The ``*args`` and ``**kwargs`` arguments control how `blastn` is
invoked. The former are passed as options without values, while the
latter are passed as options with values. For example,
``blastn(some_file, 'ungapped', db='foo/bar')`` will run ``blastn``
with the ``-ungapped -db foo/bar`` options.

In addition, the following keyword arguments are handled specially and
are not passed on to BLAST:

- ``pb_num_processes``: number of BLAST processes to spawn; default is ``sysconf(SC_NPROCESSORS_ONLN)``
- ``pb_fields``: iterable of field names to retrieve for each hit; default is `DEFAULT_HIT_FIELDS`_. The list of valid field names (and their meanings) can be found in the ``*** Formatting options`` section of ``blastn -help``.

``blastp(input_file, *args, **kwargs)``

See documentation for `blastn`_.

``blastx(input_file, *args, **kwargs)``

See documentation for `blastn`_.

.. _`Result`:

``Result``

The result of BLAST processing a single query sequence.
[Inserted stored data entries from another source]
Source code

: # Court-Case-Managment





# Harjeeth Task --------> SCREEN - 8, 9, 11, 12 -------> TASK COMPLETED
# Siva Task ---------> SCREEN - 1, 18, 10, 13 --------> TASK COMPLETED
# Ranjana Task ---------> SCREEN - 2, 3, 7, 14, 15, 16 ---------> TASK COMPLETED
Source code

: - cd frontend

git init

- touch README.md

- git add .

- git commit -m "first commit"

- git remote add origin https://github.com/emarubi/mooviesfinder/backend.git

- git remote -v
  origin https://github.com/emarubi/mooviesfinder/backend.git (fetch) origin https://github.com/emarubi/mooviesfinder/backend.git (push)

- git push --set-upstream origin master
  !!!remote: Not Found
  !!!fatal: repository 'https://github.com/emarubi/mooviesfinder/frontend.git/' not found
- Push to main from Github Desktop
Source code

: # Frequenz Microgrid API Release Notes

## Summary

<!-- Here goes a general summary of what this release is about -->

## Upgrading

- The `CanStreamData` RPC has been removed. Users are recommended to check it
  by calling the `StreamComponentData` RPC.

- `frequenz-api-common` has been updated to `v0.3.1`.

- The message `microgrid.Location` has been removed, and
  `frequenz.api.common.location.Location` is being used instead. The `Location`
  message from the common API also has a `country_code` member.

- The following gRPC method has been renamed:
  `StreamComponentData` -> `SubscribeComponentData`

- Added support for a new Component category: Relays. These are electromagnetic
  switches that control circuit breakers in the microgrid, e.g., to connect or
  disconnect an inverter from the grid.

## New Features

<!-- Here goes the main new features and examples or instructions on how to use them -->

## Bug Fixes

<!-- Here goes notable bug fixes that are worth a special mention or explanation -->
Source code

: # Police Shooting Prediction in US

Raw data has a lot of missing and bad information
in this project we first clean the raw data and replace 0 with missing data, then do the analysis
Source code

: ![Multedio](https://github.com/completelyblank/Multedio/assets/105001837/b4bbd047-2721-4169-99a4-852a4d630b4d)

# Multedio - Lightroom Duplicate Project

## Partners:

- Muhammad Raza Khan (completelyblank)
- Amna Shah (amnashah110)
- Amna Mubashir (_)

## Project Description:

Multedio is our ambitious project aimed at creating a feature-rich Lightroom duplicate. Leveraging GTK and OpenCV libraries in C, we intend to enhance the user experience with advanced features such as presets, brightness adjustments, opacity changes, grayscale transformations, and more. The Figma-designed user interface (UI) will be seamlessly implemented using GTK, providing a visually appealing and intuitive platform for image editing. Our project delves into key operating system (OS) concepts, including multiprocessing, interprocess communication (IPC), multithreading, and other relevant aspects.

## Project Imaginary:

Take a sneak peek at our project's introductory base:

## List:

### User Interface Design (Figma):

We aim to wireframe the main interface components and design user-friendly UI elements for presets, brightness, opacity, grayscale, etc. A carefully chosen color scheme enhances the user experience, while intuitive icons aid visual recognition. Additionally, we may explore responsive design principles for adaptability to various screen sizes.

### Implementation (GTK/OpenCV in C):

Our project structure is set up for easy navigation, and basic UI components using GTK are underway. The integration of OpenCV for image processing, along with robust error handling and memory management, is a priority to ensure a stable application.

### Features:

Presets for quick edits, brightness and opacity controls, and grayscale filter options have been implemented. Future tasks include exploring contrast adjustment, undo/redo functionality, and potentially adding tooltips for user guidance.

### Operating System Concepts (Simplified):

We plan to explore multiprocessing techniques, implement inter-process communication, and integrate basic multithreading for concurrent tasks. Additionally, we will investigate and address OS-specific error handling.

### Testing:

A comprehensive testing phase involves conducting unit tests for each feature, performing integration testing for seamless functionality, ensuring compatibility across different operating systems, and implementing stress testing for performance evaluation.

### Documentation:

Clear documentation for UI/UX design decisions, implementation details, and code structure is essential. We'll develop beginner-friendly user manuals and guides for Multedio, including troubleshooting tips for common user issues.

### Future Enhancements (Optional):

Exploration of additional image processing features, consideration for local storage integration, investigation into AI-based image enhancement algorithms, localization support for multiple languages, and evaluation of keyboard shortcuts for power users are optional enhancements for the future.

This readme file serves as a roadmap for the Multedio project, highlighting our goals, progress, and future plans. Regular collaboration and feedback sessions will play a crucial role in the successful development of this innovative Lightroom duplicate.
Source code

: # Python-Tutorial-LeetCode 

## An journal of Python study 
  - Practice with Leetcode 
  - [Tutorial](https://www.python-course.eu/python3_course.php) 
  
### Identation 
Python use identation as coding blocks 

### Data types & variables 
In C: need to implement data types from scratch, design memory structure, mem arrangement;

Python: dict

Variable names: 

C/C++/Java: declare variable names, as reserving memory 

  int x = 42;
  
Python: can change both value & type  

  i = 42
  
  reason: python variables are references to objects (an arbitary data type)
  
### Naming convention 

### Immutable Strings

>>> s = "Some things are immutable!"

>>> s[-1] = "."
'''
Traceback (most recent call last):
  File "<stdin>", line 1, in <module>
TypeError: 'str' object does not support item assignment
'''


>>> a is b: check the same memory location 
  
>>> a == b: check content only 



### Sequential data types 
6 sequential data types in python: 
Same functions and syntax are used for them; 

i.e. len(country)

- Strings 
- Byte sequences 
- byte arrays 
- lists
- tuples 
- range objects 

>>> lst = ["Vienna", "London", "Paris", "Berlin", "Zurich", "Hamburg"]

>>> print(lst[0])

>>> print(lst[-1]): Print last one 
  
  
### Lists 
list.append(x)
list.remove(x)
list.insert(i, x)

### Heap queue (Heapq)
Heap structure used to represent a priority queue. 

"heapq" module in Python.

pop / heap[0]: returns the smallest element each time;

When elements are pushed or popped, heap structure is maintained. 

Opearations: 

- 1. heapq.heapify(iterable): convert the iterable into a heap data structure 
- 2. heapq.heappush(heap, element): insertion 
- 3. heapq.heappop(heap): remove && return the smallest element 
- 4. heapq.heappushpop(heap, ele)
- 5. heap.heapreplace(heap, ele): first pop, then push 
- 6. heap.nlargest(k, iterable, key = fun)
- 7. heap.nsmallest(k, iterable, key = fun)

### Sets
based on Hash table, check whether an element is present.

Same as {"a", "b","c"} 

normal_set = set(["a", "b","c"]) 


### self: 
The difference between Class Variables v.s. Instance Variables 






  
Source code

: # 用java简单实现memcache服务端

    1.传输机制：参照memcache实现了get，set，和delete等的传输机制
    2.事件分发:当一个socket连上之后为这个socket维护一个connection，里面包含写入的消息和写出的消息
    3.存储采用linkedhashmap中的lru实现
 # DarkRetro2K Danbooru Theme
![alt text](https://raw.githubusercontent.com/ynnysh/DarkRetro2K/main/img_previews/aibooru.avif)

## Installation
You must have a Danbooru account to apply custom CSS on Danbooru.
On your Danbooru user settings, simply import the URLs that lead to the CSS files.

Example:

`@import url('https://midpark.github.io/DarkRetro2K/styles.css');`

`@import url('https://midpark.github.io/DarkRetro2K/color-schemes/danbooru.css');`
The set of
attributes on this object are:

- ``id``: identifier for the query sequence; can be ``None``
- ``description``: textual description of the query sequence; can be ``None``
- ``hits``: array of `Hit`_ objects

.. _`Hit`:

``Hit``

A single sequence hit in a `Result`_ object.

The attributes of this object are the names of the fields requested of
BLAST. For example, if ``blastn`` was run with ``pb_fields=['qseqid',
...]`` then one could access the ``qseqid`` value of the ``Hit``
object ``h`` like so: ``h.qseqid``. Fields referenced that were not
requested of BLAST have a ``None`` value.

In addition, BLAST fields are converted to their native Python types.
For example, ``evalue`` fields are automatically converted to floating
point values.

.. _`DEFAULT_HIT_FIELDS`:

``DEFAULT_HIT_FIELDS``

The default fields returned for each ``Hit`` object.

``VERSION``

The version of ``pyblast`` that's being used. This can be used to more
easily than feature detection to determine what features of the module
are available.